The first group of mentors comprises graduating public health students who have been equipped with leadership training through Garner’s professional development class, where they practiced mentorship and interviewing skills. Students in two of Garner’s public health classes are the first group of mentees as part of the pilot program, which is supporting approximately 75 public health students.
Garner said she hopes the program will eventually scale to support all UTA undergraduate majors seeking mentorship resources. Part of her inspiration was the struggle some of her younger students faced during the COVID-19 pandemic connecting with public health professionals.
The program also includes a collaboration with the Career Development Center, whose staff has helped facilitate connections with alumni along with providing in-class workshops and advice on creating resumes and cover letters.

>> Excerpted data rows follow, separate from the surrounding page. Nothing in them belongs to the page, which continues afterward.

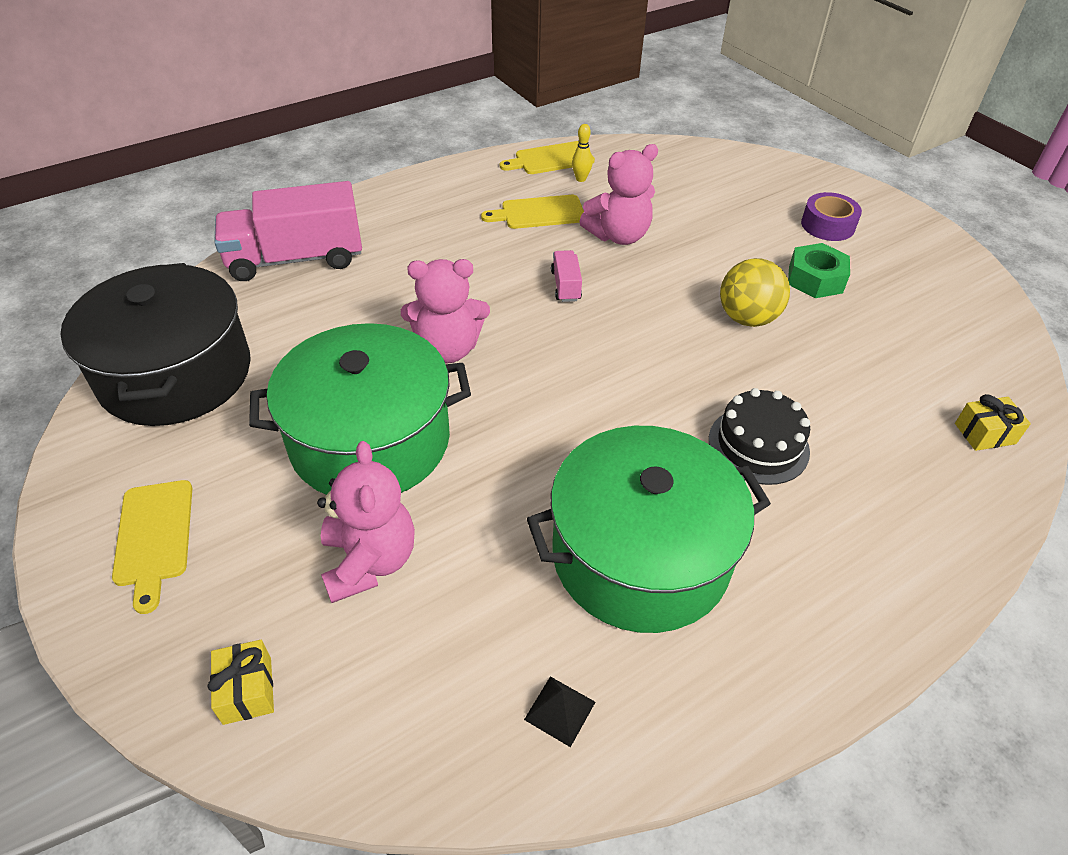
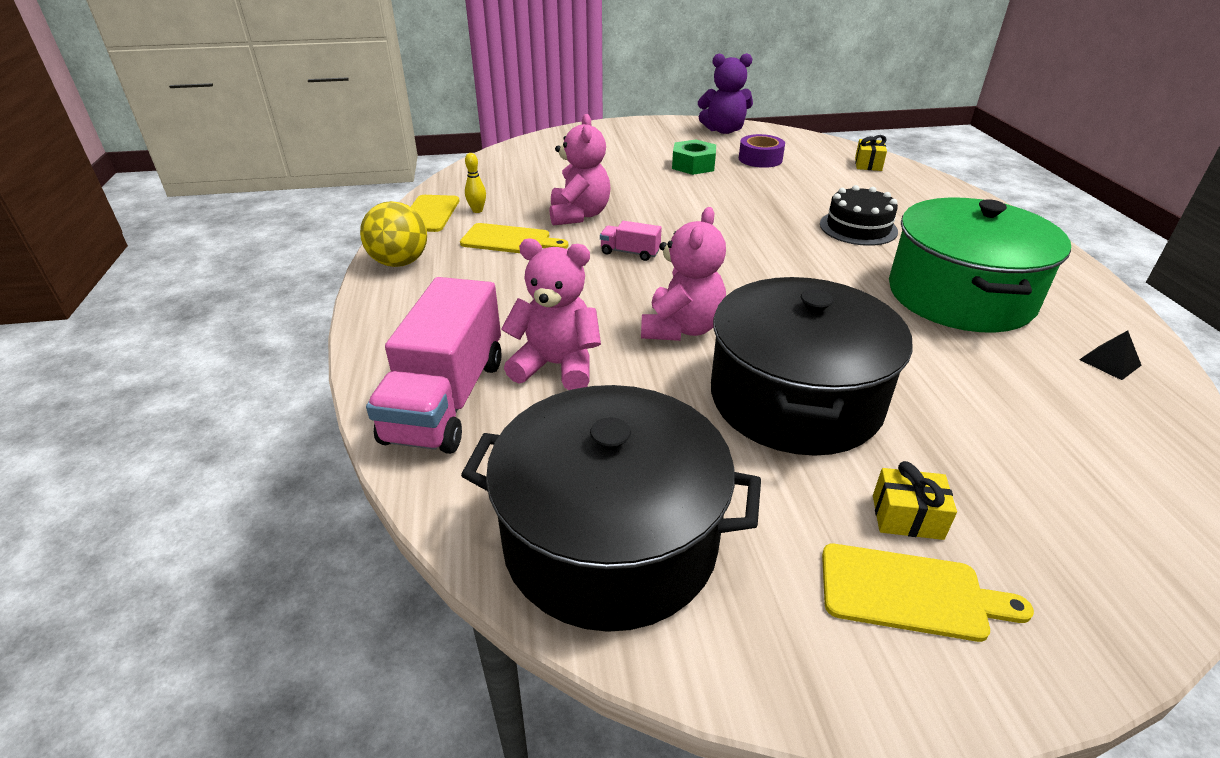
camera: 65 degrees left, 10 degrees down
(247, 690) = (1123, 536): yellow gift -> yellow gift (907, 517)
(369, 561) = (958, 428): pink teddy bear -> pink teddy bear (556, 366)
(370, 440) = (795, 399): green pot -> black pot
(539, 213) = (509, 240): yellow cutting board -> yellow cutting board turned 90 degrees counterclockwise
(747, 318) = (721, 196): yellow ball -> yellow ball (400, 262)
(827, 225) = (635, 145): purple tape -> purple tape (760, 159)
(957, 280) = (723, 130): none -> purple teddy bear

Online student Aleya Abdo, a UTA senior, was an intern in the program. She calls her experience of being a public health student rewarding, but acknowledges that without the on-campus component, it can be hard to meet people. She says the mentor program is a chance to bridge that gap.
“It gives you the opportunity to network, share experiences and learn about different career paths,” Abdo said. “Public health is so broad. Mentorship can help people get an idea of what a job for them could look like.”
Susan Carrillo, an online student who graduated from UTA with her public health degree in December, served as an intern under Garner. She took an interest in helping make the program possible by drawing from some of her own student experiences.
“It was hard, at times, trying to picture what life would be like outside of college,” Carrillo said. “I feel like that is what drew me into really wanting to help create the program.”
Carrillo plans to pay it forward as a program mentor. She can share her experiences as a case aid adviser with YMCA International Services in Houston, where she helps unaccompanied immigrant minors become self-sufficient now that they are in the U.S.
Garner envisions the pilot program serving as the basis for a longer-term alumni mentorship program that taps into the capabilities of UTA students.
“Our students have so much potential, but sometimes they don’t recognize it or haven’t been told they have it,” Garner said. “Providing them with an opportunity to talk about their future career pathways and just be able to ask questions in a safe space will allow students to feel a whole lot more comfortable.”